» **Work order**
Condense the paragraph in the DPDK email below that begins "In fact the problem is much more simple" into a shorter version that keeps its main facts.

» **Text**
§ §

Dear Bruce,

Thank you for the quick reply, you are indeed right.

In fact the problem is much more simple than that, now that I realise. 
Our application must have one (or more) threads which do background 
tasks aside from packet processing (one of them is actually controlling 
the I/O), and with multi-core architectures we were sacrifising core0 
for such purpose.

The question now would be how is the appropriate way to treat this 
situation with DPDK;

a) First creating a thread before calling rte_eal_init():

main thread -> pthread_create() I/O thread -> call rte_eal_init() (from 
I/O thread? main thread? irrelevant?) -> ... -> I/O thread calls 
rte_eal_remote_launch() to launch itself

b) Create it after:

main thread -> rte_eal_init() call from main thread -> pthread_create() 
I/O thread  -> ... -> I/O thread calls rte_remote_launch() to launch itself

I guess option a) would be more suitable, is it?

thank you and regards
marc

On 07/04/14 14:55, Richardson, Bruce wrote:
>> -----Original Message-----
>> From: dev [mailto:dev-bounces at dpdk.org] On Behalf Of Marc Sune
>> Sent: Monday, April 07, 2014 1:51 PM
>> To: <dev at dpdk.org>
>> Subject: [dpdk-dev] RTE_EAL on single core CPUs
>>
>> Dear all,
>>
>> I was preparing a development machine (kvm - qemu) with a single core, and 
>> stumbled with
>> what appears to be a limitation with EAL [1].

§ §

» **Supplied material**
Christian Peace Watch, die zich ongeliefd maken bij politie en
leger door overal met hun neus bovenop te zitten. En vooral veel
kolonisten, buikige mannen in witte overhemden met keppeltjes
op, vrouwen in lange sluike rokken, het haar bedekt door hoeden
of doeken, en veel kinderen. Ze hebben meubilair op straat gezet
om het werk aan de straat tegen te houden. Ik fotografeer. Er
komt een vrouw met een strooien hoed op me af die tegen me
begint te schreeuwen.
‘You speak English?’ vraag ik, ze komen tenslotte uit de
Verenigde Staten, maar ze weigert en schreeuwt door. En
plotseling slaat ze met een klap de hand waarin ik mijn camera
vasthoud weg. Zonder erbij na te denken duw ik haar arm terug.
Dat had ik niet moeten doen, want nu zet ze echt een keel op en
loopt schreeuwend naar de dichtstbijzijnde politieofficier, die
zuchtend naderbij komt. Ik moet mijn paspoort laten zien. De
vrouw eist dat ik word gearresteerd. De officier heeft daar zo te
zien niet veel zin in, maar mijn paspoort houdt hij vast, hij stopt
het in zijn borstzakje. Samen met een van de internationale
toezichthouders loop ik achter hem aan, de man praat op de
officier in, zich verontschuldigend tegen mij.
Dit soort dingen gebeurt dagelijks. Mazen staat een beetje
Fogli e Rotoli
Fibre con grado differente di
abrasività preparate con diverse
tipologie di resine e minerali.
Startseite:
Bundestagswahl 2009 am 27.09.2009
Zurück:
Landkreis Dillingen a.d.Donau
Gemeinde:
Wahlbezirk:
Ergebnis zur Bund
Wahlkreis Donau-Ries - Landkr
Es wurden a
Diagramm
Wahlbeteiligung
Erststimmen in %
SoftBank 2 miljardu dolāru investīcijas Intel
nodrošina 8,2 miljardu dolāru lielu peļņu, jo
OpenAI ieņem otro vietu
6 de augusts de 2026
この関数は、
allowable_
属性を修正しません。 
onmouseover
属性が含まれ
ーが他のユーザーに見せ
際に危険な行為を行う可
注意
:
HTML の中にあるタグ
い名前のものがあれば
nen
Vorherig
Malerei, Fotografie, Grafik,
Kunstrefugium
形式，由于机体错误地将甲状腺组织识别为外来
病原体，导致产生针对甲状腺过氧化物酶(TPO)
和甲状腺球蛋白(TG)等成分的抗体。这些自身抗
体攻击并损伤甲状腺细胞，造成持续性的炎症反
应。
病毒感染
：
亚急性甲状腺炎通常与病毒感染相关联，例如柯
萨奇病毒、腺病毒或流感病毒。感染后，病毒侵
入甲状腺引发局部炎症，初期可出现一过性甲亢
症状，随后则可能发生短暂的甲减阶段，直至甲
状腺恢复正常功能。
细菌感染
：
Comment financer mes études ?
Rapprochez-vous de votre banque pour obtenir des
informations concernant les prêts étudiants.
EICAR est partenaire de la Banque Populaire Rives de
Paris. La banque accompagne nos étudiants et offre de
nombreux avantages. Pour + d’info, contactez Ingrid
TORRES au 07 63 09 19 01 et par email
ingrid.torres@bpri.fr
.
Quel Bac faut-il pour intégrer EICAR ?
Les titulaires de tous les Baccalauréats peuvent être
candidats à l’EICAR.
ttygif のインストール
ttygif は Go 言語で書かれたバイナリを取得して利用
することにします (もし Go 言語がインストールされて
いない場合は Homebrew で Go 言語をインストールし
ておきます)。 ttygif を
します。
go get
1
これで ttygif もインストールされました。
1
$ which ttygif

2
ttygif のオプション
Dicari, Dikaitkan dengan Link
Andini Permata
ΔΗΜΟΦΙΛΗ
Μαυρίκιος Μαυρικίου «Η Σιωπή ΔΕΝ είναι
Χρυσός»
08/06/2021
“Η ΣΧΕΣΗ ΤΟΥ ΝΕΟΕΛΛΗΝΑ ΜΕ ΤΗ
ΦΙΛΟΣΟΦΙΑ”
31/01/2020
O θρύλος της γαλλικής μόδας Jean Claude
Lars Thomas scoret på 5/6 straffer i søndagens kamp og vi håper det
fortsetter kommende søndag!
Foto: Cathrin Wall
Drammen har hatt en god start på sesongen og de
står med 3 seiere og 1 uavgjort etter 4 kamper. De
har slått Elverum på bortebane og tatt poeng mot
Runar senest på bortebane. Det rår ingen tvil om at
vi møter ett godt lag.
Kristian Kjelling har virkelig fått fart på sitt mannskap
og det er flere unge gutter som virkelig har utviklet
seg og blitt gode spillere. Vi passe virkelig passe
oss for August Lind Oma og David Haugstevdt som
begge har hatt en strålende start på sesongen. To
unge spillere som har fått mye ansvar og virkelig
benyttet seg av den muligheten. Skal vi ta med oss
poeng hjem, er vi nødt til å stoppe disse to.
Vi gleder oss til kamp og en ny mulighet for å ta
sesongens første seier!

§ §

» **The answer**
The problem is simpler than first thought. The application needs one or more threads for background tasks besides packet processing, one of which controls the I/O. On multi-core architectures, core0 was being given up for that purpose.